Data excerpts:
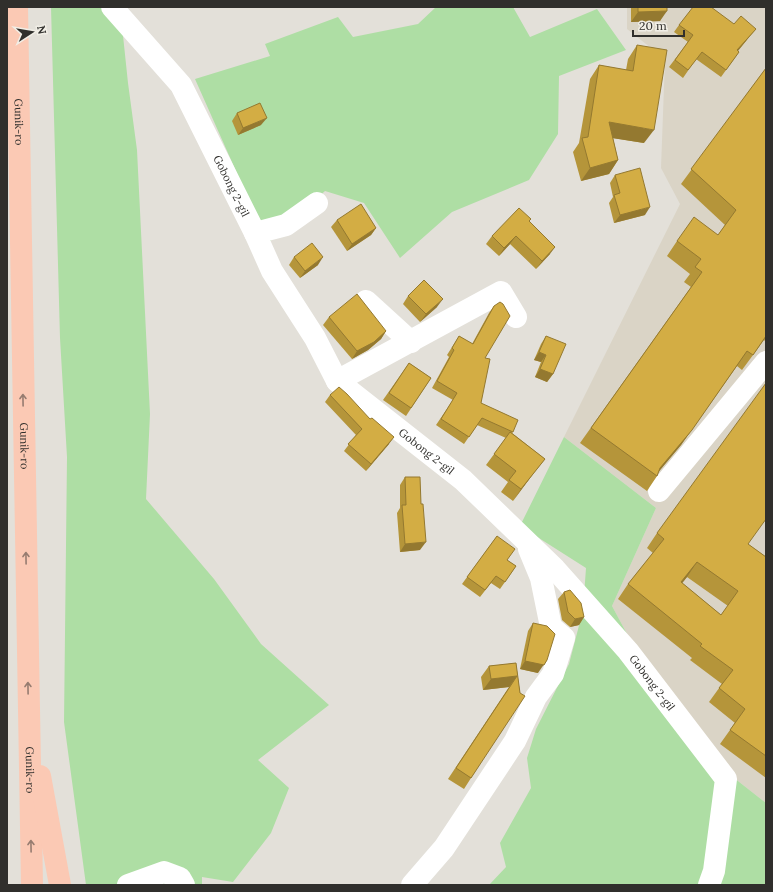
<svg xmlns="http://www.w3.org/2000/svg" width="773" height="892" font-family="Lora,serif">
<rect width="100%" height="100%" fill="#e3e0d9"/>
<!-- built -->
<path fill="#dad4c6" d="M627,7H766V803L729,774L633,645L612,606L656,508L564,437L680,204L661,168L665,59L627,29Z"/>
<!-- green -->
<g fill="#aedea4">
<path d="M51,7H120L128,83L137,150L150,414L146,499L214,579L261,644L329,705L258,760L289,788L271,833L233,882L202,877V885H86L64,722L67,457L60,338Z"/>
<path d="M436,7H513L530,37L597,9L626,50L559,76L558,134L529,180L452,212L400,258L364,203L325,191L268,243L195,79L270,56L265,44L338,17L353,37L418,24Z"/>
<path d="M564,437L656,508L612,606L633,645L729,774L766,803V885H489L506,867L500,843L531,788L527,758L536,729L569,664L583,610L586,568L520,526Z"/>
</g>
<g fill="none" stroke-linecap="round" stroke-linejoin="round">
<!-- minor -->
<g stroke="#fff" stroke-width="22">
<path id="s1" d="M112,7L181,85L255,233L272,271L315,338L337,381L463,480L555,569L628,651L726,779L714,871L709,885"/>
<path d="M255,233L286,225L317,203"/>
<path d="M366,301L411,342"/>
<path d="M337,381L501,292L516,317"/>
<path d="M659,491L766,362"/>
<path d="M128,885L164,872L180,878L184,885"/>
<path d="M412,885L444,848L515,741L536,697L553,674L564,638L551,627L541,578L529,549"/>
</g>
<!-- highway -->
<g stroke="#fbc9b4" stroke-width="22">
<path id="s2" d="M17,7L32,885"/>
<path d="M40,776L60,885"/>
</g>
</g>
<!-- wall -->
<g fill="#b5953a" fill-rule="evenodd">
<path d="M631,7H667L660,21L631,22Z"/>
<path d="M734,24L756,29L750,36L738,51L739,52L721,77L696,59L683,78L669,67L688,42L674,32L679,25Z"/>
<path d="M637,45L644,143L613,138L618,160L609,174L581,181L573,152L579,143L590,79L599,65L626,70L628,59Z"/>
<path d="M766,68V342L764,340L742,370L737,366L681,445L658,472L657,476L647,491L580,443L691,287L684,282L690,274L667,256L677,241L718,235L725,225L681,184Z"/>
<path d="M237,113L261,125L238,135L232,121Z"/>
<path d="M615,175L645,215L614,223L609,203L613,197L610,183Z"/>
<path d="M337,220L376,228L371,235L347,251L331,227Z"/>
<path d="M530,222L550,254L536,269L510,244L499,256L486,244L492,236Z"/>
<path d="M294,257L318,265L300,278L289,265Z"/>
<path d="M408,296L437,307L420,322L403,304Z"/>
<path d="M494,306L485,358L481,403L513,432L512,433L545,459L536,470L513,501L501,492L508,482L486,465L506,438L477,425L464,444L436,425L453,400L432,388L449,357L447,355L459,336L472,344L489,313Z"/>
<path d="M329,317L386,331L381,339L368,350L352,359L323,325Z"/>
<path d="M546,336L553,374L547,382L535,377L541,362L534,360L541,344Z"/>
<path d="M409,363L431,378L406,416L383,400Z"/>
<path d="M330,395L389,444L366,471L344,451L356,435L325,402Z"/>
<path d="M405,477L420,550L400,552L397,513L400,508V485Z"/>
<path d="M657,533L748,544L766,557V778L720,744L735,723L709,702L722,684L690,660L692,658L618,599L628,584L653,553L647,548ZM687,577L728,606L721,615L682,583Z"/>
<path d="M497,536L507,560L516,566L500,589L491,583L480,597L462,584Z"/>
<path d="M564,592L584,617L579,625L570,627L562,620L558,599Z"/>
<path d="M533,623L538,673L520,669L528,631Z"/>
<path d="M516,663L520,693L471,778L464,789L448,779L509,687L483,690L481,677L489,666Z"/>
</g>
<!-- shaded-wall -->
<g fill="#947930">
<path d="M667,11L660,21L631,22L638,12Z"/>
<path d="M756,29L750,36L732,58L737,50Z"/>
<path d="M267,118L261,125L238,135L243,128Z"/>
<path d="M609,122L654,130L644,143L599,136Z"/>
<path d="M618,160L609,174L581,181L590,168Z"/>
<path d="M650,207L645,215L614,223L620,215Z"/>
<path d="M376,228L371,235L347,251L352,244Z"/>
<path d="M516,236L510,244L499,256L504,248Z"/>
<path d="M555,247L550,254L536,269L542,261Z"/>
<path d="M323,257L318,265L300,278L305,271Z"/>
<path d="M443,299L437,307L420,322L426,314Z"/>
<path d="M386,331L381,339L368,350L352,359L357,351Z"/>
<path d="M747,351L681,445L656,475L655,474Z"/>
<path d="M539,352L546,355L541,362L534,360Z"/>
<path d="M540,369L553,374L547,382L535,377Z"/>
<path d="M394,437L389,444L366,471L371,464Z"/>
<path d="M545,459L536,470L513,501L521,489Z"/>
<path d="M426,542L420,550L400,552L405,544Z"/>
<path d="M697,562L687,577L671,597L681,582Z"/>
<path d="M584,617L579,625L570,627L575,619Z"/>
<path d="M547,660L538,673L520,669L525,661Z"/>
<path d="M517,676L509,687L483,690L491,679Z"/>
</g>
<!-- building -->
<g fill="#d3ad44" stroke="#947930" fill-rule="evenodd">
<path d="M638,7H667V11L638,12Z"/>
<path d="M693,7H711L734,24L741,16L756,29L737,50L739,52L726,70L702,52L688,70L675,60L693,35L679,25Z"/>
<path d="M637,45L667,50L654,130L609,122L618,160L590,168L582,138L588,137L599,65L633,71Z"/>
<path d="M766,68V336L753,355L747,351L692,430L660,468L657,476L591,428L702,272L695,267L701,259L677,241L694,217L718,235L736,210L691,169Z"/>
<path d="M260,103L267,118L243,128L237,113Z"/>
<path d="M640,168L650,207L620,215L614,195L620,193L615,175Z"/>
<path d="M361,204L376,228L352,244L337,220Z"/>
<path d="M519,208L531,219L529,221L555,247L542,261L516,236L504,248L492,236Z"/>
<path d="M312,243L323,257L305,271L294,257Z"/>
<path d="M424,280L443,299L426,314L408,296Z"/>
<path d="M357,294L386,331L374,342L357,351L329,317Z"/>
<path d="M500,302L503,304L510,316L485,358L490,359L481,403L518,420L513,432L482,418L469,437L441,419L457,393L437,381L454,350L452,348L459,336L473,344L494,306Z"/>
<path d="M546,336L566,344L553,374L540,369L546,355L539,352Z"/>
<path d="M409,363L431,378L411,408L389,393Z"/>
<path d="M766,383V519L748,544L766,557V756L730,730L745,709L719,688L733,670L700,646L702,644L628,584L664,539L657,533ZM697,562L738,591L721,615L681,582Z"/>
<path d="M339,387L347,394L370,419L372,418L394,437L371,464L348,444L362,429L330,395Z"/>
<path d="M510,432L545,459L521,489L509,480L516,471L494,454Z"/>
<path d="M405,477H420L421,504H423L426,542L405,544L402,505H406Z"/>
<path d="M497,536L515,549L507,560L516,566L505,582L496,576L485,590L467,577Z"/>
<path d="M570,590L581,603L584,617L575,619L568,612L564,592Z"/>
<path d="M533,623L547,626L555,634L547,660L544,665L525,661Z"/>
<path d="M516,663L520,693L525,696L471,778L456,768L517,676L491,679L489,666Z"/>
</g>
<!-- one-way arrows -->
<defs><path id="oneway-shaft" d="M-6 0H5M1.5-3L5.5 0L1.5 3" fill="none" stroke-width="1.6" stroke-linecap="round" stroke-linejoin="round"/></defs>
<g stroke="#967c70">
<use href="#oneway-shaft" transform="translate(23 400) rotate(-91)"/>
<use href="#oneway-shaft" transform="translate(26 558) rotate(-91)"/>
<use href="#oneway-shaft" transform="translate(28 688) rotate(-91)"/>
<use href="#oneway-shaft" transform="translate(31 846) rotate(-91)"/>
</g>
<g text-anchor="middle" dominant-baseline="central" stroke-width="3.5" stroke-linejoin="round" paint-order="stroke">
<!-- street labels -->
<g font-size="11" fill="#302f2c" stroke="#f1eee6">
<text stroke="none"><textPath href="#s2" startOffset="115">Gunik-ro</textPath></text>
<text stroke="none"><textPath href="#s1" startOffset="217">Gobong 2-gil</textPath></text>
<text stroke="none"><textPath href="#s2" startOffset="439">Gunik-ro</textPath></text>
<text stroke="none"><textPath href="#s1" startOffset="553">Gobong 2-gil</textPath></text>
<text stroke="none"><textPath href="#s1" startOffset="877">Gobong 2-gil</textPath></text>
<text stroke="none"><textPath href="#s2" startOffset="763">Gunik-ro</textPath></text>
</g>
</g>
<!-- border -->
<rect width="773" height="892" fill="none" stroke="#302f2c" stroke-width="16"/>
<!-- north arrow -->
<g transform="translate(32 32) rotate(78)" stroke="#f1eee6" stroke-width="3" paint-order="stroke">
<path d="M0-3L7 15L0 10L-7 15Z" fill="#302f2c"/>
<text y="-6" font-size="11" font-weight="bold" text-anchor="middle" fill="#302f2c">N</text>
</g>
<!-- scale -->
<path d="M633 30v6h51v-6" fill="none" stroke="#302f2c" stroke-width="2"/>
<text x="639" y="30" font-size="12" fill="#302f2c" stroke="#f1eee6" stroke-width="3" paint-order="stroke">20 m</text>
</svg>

Problem statement: Exactly as they appear above, write out the line containing "<!-- street labels -->" and each line that comes after it in the records.

Your solution:
<!-- street labels -->
<g font-size="11" fill="#302f2c" stroke="#f1eee6">
<text stroke="none"><textPath href="#s2" startOffset="115">Gunik-ro</textPath></text>
<text stroke="none"><textPath href="#s1" startOffset="217">Gobong 2-gil</textPath></text>
<text stroke="none"><textPath href="#s2" startOffset="439">Gunik-ro</textPath></text>
<text stroke="none"><textPath href="#s1" startOffset="553">Gobong 2-gil</textPath></text>
<text stroke="none"><textPath href="#s1" startOffset="877">Gobong 2-gil</textPath></text>
<text stroke="none"><textPath href="#s2" startOffset="763">Gunik-ro</textPath></text>
</g>
</g>
<!-- border -->
<rect width="773" height="892" fill="none" stroke="#302f2c" stroke-width="16"/>
<!-- north arrow -->
<g transform="translate(32 32) rotate(78)" stroke="#f1eee6" stroke-width="3" paint-order="stroke">
<path d="M0-3L7 15L0 10L-7 15Z" fill="#302f2c"/>
<text y="-6" font-size="11" font-weight="bold" text-anchor="middle" fill="#302f2c">N</text>
</g>
<!-- scale -->
<path d="M633 30v6h51v-6" fill="none" stroke="#302f2c" stroke-width="2"/>
<text x="639" y="30" font-size="12" fill="#302f2c" stroke="#f1eee6" stroke-width="3" paint-order="stroke">20 m</text>
</svg>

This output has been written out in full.